--- Voci del dataset ---
________________________
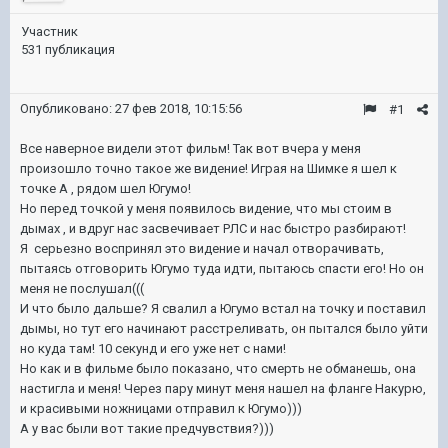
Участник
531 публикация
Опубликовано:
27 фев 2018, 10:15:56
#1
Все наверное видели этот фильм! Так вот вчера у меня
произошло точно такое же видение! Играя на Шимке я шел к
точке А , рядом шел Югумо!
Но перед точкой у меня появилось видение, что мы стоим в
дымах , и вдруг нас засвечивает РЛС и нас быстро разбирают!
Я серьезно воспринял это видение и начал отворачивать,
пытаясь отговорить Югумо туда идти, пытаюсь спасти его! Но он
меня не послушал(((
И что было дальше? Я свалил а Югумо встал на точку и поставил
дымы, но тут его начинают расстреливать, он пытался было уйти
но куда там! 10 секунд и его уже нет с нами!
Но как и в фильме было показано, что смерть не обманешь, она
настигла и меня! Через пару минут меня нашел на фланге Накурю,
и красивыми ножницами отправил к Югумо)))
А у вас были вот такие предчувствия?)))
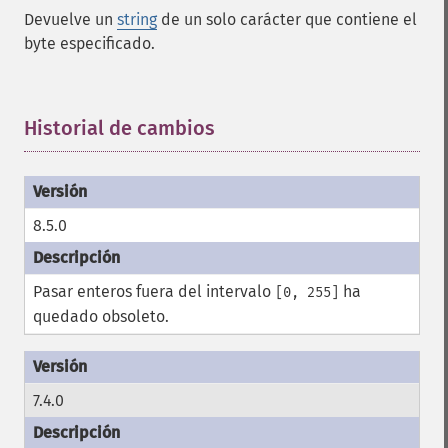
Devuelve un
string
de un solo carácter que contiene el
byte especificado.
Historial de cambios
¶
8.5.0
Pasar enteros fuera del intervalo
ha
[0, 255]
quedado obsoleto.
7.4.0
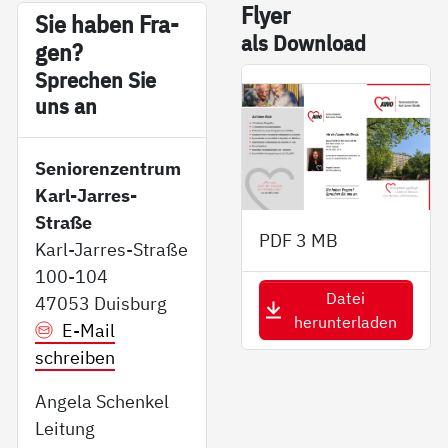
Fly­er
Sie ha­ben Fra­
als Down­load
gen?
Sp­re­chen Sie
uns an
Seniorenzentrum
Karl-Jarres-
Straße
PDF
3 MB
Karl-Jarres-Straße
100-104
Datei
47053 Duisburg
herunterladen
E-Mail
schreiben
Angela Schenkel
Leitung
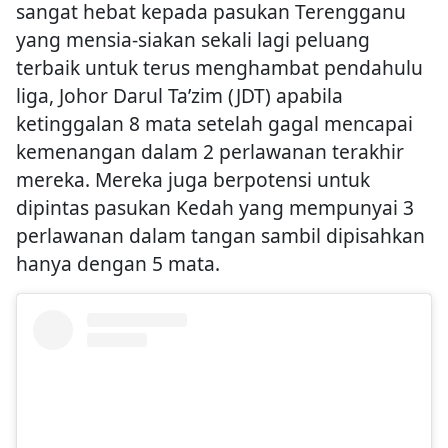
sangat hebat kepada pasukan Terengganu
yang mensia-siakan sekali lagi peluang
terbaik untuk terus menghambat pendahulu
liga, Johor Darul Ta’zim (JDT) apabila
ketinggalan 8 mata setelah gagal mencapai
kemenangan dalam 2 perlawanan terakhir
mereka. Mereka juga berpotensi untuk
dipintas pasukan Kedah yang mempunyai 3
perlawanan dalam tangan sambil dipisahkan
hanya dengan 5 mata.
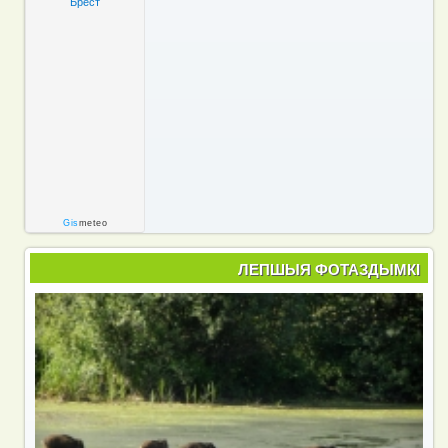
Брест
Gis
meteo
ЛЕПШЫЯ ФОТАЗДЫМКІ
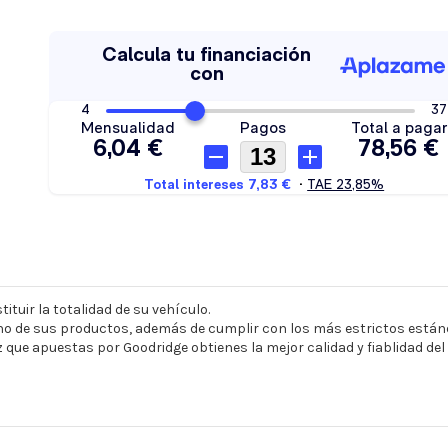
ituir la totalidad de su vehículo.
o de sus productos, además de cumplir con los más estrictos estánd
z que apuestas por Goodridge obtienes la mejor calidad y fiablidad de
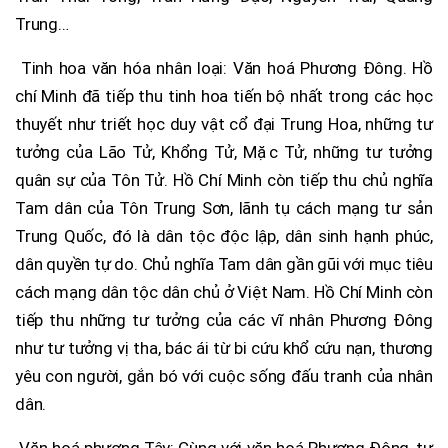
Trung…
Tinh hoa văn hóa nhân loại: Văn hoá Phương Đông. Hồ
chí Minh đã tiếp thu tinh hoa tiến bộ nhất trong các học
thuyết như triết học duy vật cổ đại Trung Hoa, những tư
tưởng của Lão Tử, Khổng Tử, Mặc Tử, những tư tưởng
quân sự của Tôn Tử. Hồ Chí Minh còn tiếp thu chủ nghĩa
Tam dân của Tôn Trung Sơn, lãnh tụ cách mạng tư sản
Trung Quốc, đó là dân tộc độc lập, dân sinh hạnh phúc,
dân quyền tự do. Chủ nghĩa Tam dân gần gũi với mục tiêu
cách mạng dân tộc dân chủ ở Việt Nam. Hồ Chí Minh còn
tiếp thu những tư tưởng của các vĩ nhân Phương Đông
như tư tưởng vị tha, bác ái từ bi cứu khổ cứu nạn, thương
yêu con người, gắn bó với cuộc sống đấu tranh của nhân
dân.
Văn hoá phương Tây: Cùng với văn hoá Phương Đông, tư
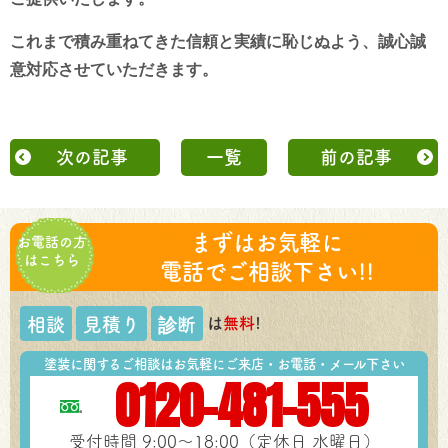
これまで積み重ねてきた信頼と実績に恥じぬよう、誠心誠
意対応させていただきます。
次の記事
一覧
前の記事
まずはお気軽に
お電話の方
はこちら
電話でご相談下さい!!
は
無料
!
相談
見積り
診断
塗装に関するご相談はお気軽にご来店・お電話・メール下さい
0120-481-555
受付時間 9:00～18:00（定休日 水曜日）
________________________
--- COSA FARE ---
Inserisci tutte le righe del materiale in una tabella Markdown con le colonne «Numero» e «Riga», numerandole e saltando quelle vuote. Lascia fuori le immagini.

--- RISULTATO ---
| Numero | Riga |
|---|---|
| 1 | Участник |
| 2 | 531 публикация |
| 3 | Опубликовано: |
| 4 | 27 фев 2018, 10:15:56 |
| 5 | #1 |
| 6 | Все наверное видели этот фильм! Так вот вчера у меня |
| 7 | произошло точно такое же видение! Играя на Шимке я шел к |
| 8 | точке А , рядом шел Югумо! |
| 9 | Но перед точкой у меня появилось видение, что мы стоим в |
| 10 | дымах , и вдруг нас засвечивает РЛС и нас быстро разбирают! |
| 11 | Я серьезно воспринял это видение и начал отворачивать, |
| 12 | пытаясь отговорить Югумо туда идти, пытаюсь спасти его! Но он |
| 13 | меня не послушал((( |
| 14 | И что было дальше? Я свалил а Югумо встал на точку и поставил |
| 15 | дымы, но тут его начинают расстреливать, он пытался было уйти |
| 16 | но куда там! 10 секунд и его уже нет с нами! |
| 17 | Но как и в фильме было показано, что смерть не обманешь, она |
| 18 | настигла и меня! Через пару минут меня нашел на фланге Накурю, |
| 19 | и красивыми ножницами отправил к Югумо))) |
| 20 | А у вас были вот такие предчувствия?))) |
| 21 | Devuelve un |
| 22 | string |
| 23 | de un solo carácter que contiene el |
| 24 | byte especificado. |
| 25 | Historial de cambios |
| 26 | ¶ |
| 27 | 8.5.0 |
| 28 | Pasar enteros fuera del intervalo |
| 29 | ha |
| 30 | [0, 255] |
| 31 | quedado obsoleto. |
| 32 | 7.4.0 |
| 33 | Fly­er |
| 34 | Sie ha­ben Fra­ |
| 35 | als Down­load |
| 36 | gen? |
| 37 | Sp­re­chen Sie |
| 38 | uns an |
| 39 | Seniorenzentrum |
| 40 | Karl-Jarres- |
| 41 | Straße |
| 42 | PDF |
| 43 | 3 MB |
| 44 | Karl-Jarres-Straße |
| 45 | 100-104 |
| 46 | Datei |
| 47 | 47053 Duisburg |
| 48 | herunterladen |
| 49 | E-Mail |
| 50 | schreiben |
| 51 | Angela Schenkel |
| 52 | Leitung |
| 53 | sangat hebat kepada pasukan Terengganu |
| 54 | yang mensia-siakan sekali lagi peluang |
| 55 | terbaik untuk terus menghambat pendahulu |
| 56 | liga, Johor Darul Ta’zim (JDT) apabila |
| 57 | ketinggalan 8 mata setelah gagal mencapai |
| 58 | kemenangan dalam 2 perlawanan terakhir |
| 59 | mereka. Mereka juga berpotensi untuk |
| 60 | dipintas pasukan Kedah yang mempunyai 3 |
| 61 | perlawanan dalam tangan sambil dipisahkan |
| 62 | hanya dengan 5 mata. |
| 63 | Брест |
| 64 | Gis |
| 65 | meteo |
| 66 | ЛЕПШЫЯ ФОТАЗДЫМКІ |
| 67 | ituir la totalidad de su vehículo. |
| 68 | o de sus productos, además de cumplir con los más estrictos estánd |
| 69 | z que apuestas por Goodridge obtienes la mejor calidad y fiablidad de |
| 70 | Trung… |
| 71 | Tinh hoa văn hóa nhân loại: Văn hoá Phương Đông. Hồ |
| 72 | chí Minh đã tiếp thu tinh hoa tiến bộ nhất trong các học |
| 73 | thuyết như triết học duy vật cổ đại Trung Hoa, những tư |
| 74 | tưởng của Lão Tử, Khổng Tử, Mặc Tử, những tư tưởng |
| 75 | quân sự của Tôn Tử. Hồ Chí Minh còn tiếp thu chủ nghĩa |
| 76 | Tam dân của Tôn Trung Sơn, lãnh tụ cách mạng tư sản |
| 77 | Trung Quốc, đó là dân tộc độc lập, dân sinh hạnh phúc, |
| 78 | dân quyền tự do. Chủ nghĩa Tam dân gần gũi với mục tiêu |
| 79 | cách mạng dân tộc dân chủ ở Việt Nam. Hồ Chí Minh còn |
| 80 | tiếp thu những tư tưởng của các vĩ nhân Phương Đông |
| 81 | như tư tưởng vị tha, bác ái từ bi cứu khổ cứu nạn, thương |
| 82 | yêu con người, gắn bó với cuộc sống đấu tranh của nhân |
| 83 | dân. |
| 84 | Văn hoá phương Tây: Cùng với văn hoá Phương Đông, tư |
| 85 | これまで積み重ねてきた信頼と実績に恥じぬよう、誠心誠 |
| 86 | 意対応させていただきます。 |
| 87 | 次の記事 |
| 88 | 一覧 |
| 89 | 前の記事 |
| 90 | まずはお気軽に |
| 91 | お電話の方 |
| 92 | はこちら |
| 93 | 電話でご相談下さい!! |
| 94 | は |
| 95 | 無料 |
| 96 | ! |
| 97 | 相談 |
| 98 | 見積り |
| 99 | 診断 |
| 100 | 塗装に関するご相談はお気軽にご来店・お電話・メール下さい |
| 101 | 0120-481-555 |
| 102 | 受付時間 9:00～18:00（定休日 水曜日） |